Start of Material shown

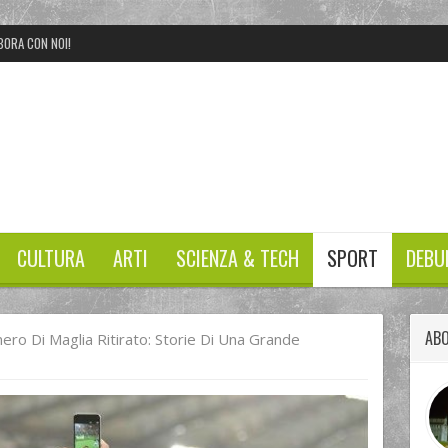
BORA CON NOI!
CULTURA
ARTI
SCIENZA & TECH
SPORT
DEBU
AB
ero Di Maglia Ritirato: Storie Di Una Grande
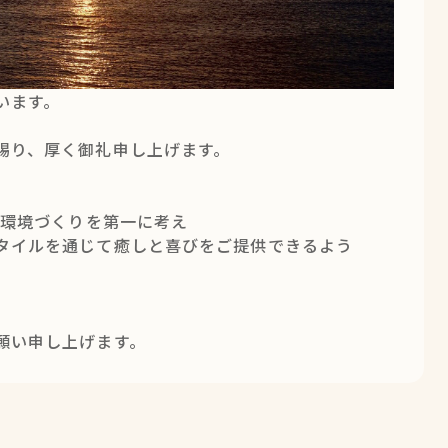
います。
賜り、厚く御礼申し上げます。
る環境づくりを第一に考え
タイルを通じて癒しと喜びをご提供できるよう
願い申し上げます。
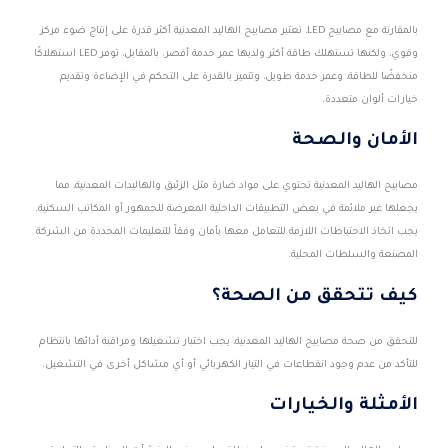
بالمقارنة مع مصابيح LED، تعتبر مصابيح الهاليد المعدنية أكثر قدرة على إنتاج ضوء مركز
وقوي، ولكنها تستهلك طاقة أكثر ولديها عمر خدمة أقصر. بالمقابل، توفر LED استهلاكًا
منخفضًا للطاقة، وعمر خدمة طويل، وتتميز بالقدرة على التحكم في الإضاءة وتقديم
خيارات ألوان متعددة.
الأمان والصحة
مصابيح الهاليد المعدنية تحتوي على مواد ضارة مثل الزئبق والهاليدات المعدنية، مما
يجعلها غير ملائمة في بعض التطبيقات الداخلية المعرضة للجمهور أو المكاتب السكنية.
يجب اتخاذ الاحتياطات اللازمة للتعامل معها بأمان وفقاً للتعليمات المحددة من الشركة
المصنعة والسلطات المحلية.
كيف تتحقق من الصحة؟
للتحقق من صحة مصابيح الهاليد المعدنية، يجب اختبار تشغيلها ومراقبة أدائها بانتظام
للتأكد من عدم وجود انقطاعات في التيار الكهربائي أو أي مشاكل أخرى في التشغيل.
الأمثلة والخيارات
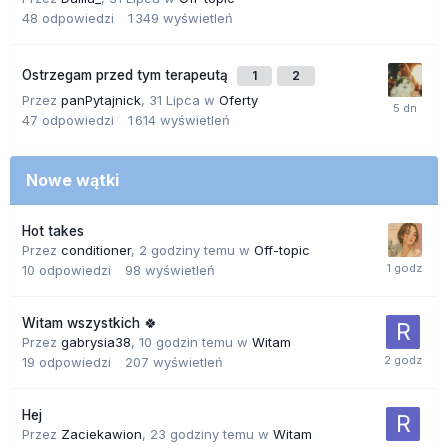
48
odpowiedzi
1 349
wyświetleń
Ostrzegam przed tym terapeutą
1
2
Przez
panPytajnick
,
31 Lipca
w
Oferty
47
odpowiedzi
1 614
wyświetleń
Nowe wątki
Hot takes
Przez
conditioner
,
2 godziny temu
w
Off-topic
10
odpowiedzi
98
wyświetleń
Witam wszystkich 🍀
Przez
gabrysia38
,
10 godzin temu
w
Witam
19
odpowiedzi
207
wyświetleń
Hej
Przez
Zaciekawion
,
23 godziny temu
w
Witam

End of Material shown

• What to produce
Recast the saved entries above as a JSON list of strings, with one string for each line and blank lines omitted. Leave the pictures out of the answer.

• Answer to the problem
[
  "BORA CON NOI!",
  "CULTURA",
  "ARTI",
  "SCIENZA & TECH",
  "SPORT",
  "DEBU",
  "AB",
  "ero Di Maglia Ritirato: Storie Di Una Grande",
  "います。",
  "賜り、厚く御礼申し上げます。",
  "る環境づくりを第一に考え",
  "タイルを通じて癒しと喜びをご提供できるよう",
  "願い申し上げます。",
  "بالمقارنة مع مصابيح LED، تعتبر مصابيح الهاليد المعدنية أكثر قدرة على إنتاج ضوء مركز",
  "وقوي، ولكنها تستهلك طاقة أكثر ولديها عمر خدمة أقصر. بالمقابل، توفر LED استهلاكًا",
  "منخفضًا للطاقة، وعمر خدمة طويل، وتتميز بالقدرة على التحكم في الإضاءة وتقديم",
  "خيارات ألوان متعددة.",
  "الأمان والصحة",
  "مصابيح الهاليد المعدنية تحتوي على مواد ضارة مثل الزئبق والهاليدات المعدنية، مما",
  "يجعلها غير ملائمة في بعض التطبيقات الداخلية المعرضة للجمهور أو المكاتب السكنية.",
  "يجب اتخاذ الاحتياطات اللازمة للتعامل معها بأمان وفقاً للتعليمات المحددة من الشركة",
  "المصنعة والسلطات المحلية.",
  "كيف تتحقق من الصحة؟",
  "للتحقق من صحة مصابيح الهاليد المعدنية، يجب اختبار تشغيلها ومراقبة أدائها بانتظام",
  "للتأكد من عدم وجود انقطاعات في التيار الكهربائي أو أي مشاكل أخرى في التشغيل.",
  "الأمثلة والخيارات",
  "48",
  "odpowiedzi",
  "1 349",
  "wyświetleń",
  "Ostrzegam przed tym terapeutą",
  "1",
  "2",
  "Przez",
  "panPytajnick",
  ",",
  "31 Lipca",
  "w",
  "Oferty",
  "47",
  "odpowiedzi",
  "1 614",
  "wyświetleń",
  "Nowe wątki",
  "Hot takes",
  "Przez",
  "conditioner",
  ",",
  "2 godziny temu",
  "w",
  "Off-topic",
  "10",
  "odpowiedzi",
  "98",
  "wyświetleń",
  "Witam wszystkich 🍀",
  "Przez",
  "gabrysia38",
  ",",
  "10 godzin temu",
  "w",
  "Witam",
  "19",
  "odpowiedzi",
  "207",
  "wyświetleń",
  "Hej",
  "Przez",
  "Zaciekawion",
  ",",
  "23 godziny temu",
  "w",
  "Witam"
]